To Huperion, Lan Qi sounded like he was teasing a child. But somehow, those taunts only kept fanning the flames of Alexia’s stubborn will.
Even she didn’t realize her survival instinct had been quietly reignited.
“Alright.”
Lan Qi rose, smiling, and pushed his chair neatly under the table. The scrape of wood against stone echoed in the large room.
He walked with Huperion to the door.
The princess didn’t need to fight tonight. Better, in fact, if the outside world believed she had done nothing, stayed uninvolved.

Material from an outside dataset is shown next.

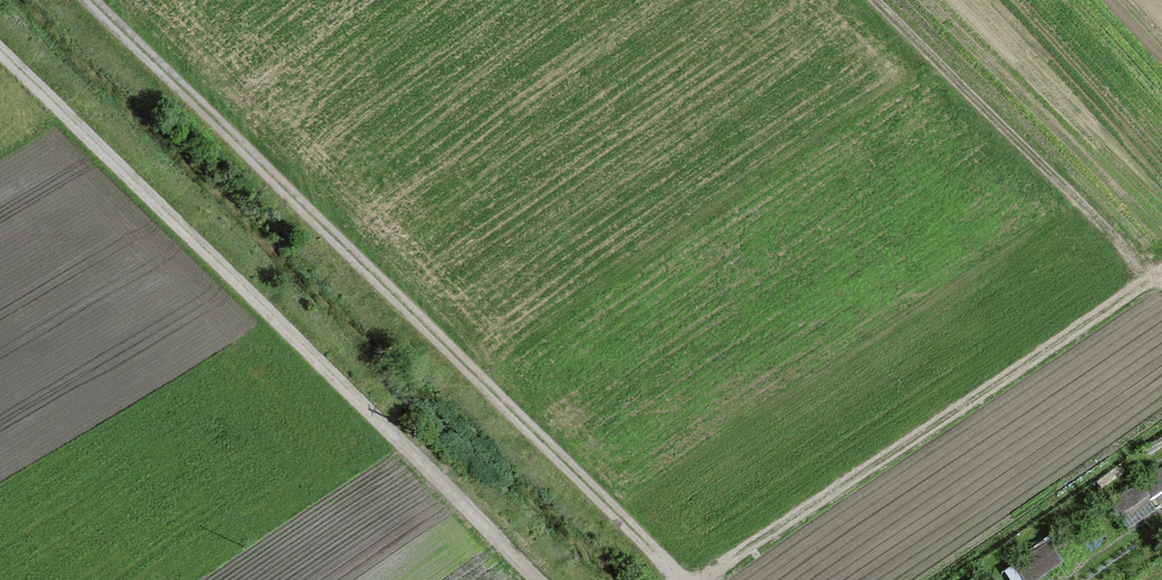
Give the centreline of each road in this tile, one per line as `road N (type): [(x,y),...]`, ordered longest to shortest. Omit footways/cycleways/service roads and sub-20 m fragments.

After all, she still had to live under the bloodkin’s watchful eyes in the empire. Raising suspicion now would be dangerous.
He closed the door gently behind him.
“Please rest well, Your Highness. I promise the sun will rise tomorrow.”
As the door shut, his voice and his face both disappeared into the darkness.
Alexia stared at the locked door, dazed.
His promise sounded empty, like a lie.
Yet… her heart burned with a strange fire again.
She turned to the window.
The stars were faint, blurred. It would be a long night.
But if she could really see the sun rise again tomorrow…
Then the one who brought that light to her—how could he be anything less than the sun itself?
“Save me… no matter what kind of sun you are…”
Her words, soft as a prayer, drifted into the night sky that hung over her like a cage.